§ What to work on
Identify each line below that contains the word "lines", and copy it out.

Collected data entries:
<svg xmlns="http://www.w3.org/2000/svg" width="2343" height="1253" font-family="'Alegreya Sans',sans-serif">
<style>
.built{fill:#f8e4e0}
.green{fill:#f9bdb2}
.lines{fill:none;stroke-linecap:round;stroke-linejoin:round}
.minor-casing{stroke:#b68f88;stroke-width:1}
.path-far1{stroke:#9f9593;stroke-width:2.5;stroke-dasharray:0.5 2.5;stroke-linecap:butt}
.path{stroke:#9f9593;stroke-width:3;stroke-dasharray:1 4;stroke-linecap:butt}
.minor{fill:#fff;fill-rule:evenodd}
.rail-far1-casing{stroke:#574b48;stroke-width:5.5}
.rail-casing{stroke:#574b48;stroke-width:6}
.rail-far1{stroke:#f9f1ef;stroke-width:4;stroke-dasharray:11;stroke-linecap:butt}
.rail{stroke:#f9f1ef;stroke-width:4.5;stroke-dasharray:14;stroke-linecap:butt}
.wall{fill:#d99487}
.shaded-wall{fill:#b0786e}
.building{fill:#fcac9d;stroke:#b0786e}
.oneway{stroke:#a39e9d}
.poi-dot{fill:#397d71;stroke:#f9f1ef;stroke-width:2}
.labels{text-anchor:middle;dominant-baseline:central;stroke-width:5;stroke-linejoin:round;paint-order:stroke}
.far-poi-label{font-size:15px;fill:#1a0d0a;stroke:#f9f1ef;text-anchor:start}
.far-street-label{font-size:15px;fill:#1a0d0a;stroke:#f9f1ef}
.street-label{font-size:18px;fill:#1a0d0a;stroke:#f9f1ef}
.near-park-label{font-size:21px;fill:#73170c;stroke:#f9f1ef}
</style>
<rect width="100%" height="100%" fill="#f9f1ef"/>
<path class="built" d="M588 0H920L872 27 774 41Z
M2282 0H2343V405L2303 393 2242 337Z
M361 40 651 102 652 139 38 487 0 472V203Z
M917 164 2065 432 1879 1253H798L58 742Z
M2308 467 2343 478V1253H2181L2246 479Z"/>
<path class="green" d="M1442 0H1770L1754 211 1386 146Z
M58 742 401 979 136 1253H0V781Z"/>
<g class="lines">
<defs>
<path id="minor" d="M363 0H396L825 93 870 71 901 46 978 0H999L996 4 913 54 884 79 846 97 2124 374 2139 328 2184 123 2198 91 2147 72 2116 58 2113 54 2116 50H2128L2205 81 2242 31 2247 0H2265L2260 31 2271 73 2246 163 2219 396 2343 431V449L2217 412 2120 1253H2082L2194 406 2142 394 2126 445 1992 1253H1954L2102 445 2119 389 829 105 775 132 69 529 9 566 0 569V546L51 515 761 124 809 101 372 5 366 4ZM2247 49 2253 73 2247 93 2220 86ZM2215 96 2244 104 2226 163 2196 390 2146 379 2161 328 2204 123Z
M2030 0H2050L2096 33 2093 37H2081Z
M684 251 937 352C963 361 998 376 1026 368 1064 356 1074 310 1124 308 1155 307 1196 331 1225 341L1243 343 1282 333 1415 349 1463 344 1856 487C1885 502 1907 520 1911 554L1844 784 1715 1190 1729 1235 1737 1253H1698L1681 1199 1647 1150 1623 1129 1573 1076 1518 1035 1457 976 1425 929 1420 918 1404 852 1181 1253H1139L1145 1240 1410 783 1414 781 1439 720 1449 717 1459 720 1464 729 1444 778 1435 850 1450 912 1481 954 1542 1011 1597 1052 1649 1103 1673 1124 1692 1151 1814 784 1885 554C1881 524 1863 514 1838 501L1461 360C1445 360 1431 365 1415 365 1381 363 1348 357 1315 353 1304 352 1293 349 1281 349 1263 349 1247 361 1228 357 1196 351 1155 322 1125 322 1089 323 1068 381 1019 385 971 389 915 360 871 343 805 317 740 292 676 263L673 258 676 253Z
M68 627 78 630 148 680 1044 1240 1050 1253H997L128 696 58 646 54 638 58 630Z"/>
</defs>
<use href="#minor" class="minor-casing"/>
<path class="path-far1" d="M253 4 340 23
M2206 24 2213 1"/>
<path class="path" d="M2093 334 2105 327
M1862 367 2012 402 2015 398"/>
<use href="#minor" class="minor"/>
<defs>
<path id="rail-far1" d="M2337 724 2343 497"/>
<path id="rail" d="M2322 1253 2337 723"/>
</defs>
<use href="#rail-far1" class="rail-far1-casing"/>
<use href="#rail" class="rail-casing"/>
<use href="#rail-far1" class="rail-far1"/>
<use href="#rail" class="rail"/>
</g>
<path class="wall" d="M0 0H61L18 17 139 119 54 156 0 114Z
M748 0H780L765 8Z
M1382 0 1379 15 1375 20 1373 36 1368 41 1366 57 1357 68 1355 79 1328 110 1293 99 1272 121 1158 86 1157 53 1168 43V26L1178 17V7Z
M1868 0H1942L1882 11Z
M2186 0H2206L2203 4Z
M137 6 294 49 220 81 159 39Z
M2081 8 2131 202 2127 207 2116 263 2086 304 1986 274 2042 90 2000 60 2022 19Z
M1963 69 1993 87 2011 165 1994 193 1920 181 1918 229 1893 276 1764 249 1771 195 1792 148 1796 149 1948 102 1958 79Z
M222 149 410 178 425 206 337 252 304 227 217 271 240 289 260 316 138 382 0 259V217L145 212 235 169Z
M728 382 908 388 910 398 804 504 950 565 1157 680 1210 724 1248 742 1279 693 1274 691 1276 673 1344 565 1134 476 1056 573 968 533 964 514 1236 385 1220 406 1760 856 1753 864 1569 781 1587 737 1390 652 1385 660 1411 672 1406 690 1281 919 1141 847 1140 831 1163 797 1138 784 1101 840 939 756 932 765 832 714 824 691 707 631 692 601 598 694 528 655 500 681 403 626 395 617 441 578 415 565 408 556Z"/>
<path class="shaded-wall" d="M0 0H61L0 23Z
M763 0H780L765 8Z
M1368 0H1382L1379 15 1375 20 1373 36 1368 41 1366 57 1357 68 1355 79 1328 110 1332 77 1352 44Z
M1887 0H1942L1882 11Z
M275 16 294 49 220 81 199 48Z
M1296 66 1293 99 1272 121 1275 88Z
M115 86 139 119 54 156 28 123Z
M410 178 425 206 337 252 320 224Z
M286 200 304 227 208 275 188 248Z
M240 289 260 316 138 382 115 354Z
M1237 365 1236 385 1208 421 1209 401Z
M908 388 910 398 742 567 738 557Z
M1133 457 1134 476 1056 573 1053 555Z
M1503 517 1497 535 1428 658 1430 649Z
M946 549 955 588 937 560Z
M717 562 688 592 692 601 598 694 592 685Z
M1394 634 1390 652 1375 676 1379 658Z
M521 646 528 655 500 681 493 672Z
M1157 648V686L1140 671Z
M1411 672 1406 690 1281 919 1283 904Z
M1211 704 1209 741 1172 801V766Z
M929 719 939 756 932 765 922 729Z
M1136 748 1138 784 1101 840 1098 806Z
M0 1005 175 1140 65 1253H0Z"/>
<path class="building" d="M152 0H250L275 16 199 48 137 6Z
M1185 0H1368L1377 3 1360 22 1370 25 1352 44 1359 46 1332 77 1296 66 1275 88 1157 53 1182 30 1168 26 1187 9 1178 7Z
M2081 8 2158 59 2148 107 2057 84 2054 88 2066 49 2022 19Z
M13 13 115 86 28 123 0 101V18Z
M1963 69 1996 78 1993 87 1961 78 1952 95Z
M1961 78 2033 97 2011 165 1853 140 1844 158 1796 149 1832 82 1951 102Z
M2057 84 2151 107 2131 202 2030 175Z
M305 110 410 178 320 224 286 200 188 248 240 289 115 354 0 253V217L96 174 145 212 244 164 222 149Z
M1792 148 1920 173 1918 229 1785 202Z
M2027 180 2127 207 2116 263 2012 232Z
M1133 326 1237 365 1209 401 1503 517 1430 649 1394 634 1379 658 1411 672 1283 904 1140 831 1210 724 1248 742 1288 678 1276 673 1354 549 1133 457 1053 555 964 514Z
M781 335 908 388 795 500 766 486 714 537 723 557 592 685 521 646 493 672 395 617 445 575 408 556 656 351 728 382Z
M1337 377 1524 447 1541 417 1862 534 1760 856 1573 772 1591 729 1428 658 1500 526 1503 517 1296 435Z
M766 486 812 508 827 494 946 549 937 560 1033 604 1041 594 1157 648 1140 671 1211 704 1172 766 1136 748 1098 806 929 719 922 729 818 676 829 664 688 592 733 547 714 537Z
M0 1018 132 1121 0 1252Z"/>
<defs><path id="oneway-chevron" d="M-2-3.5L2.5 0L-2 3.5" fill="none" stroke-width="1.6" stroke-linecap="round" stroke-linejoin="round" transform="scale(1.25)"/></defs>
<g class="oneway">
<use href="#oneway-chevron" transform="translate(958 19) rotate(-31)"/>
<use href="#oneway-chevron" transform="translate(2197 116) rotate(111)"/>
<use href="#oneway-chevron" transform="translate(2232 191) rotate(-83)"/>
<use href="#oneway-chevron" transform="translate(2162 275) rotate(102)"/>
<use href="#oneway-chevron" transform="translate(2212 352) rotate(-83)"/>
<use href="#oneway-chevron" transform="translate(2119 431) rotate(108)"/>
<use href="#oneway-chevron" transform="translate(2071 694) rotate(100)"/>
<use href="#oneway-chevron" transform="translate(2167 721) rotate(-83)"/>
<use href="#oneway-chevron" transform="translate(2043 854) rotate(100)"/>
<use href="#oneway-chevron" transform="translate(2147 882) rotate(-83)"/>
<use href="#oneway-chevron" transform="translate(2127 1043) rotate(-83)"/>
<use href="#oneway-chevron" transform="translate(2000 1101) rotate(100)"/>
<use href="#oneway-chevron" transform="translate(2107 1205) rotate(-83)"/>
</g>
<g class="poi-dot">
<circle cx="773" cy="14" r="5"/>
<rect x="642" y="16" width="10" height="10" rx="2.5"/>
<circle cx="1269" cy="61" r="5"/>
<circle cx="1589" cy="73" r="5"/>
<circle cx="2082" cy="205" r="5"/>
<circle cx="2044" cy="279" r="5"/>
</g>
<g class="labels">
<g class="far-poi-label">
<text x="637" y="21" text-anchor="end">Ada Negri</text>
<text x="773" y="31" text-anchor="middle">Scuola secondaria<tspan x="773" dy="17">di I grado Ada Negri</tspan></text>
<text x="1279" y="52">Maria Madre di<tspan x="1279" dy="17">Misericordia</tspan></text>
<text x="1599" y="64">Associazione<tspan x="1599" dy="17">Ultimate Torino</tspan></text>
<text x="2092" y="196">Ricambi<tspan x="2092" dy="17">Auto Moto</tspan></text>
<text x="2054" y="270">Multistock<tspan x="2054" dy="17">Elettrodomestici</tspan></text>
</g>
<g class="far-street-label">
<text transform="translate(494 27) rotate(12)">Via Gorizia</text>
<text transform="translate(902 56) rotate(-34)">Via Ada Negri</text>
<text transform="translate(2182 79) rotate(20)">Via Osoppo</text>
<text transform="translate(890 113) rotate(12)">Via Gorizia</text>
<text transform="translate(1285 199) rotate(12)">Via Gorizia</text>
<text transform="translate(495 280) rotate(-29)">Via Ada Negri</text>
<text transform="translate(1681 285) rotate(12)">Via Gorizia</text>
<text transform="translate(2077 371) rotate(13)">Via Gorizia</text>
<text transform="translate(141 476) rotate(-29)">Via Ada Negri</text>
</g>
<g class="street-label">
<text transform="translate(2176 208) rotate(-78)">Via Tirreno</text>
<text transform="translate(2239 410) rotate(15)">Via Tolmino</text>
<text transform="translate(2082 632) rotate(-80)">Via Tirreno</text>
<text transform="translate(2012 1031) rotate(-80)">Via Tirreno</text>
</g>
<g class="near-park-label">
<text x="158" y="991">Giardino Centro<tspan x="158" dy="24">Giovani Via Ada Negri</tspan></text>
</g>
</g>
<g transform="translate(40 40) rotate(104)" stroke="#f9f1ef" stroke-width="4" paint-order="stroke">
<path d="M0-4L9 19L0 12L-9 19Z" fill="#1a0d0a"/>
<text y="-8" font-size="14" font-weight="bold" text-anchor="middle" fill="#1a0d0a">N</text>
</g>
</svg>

§ Written reply
.lines{fill:none;stroke-linecap:round;stroke-linejoin:round}
<g class="lines">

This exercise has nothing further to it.